Open laurence-lin opened 3 years ago

laurence-lin commented 3 years ago

I've about 100 training sample and 100 valid sample. I've to collect and label the data myself, so I first trained the data and observe the training data performance.

First, I tried yolov4 model to trained about 3700 iterations, and get the best mAP about 14%. The mAP is not ideal, and the prediction bounding box didn't detect anything for some of my validate samples.

Then I tried yolov4-tiny model for testing, about 10000 iterations, and get the best mAP also 14%. The mAP is similar to that of yolov4 model, but the prediction bounding box get reasonable result that blocked the object, although not optimal, but much better than yolov4 model.

I wonder why does yolov4 and yolov4-tiny have similar mAP but different prediction performance.
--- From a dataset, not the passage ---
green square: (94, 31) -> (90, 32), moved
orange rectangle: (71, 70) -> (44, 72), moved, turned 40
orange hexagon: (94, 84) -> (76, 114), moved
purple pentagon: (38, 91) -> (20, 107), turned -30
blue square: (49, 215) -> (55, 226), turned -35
Although I expect yolov4 model to perform much better than the tiny version, since it's deeper and supposed to learn more features, but in experiment it doesn't.

I understand I should train more iteration for a deeper model, but the bad performance for yolov4 which have same mAP as the shallower one stopped me from keep training blindly.

Does anyone ever encounter similar problem?

Thank you!

AlexeyAB commented 3 years ago

You didn't train yolov4 well: https://github.com/AlexeyAB/darknet#when-should-i-stop-training

Usually sufficient 2000 iterations for each class(object), but not less than number of training images and not less than 6000 iterations in total.

I wonder why does yolov4 and yolov4-tiny have similar mAP but different prediction performance.

Unfinished yolov4 model requires a lower confidence threshold than 0.25, so run detection with flag -thresh 0.15

laurence-lin commented 3 years ago

You didn't train yolov4 well: https://github.com/AlexeyAB/darknet#when-should-i-stop-training

Usually sufficient 2000 iterations for each class(object), but not less than number of training images and not less than 6000 iterations in total.

I wonder why does yolov4 and yolov4-tiny have similar mAP but different prediction performance.

Unfinished yolov4 model requires a lower confidence threshold than 0.25, so run detection with flag -thresh 0.15

Thank you for the help, I would train more iterations then check out the performance!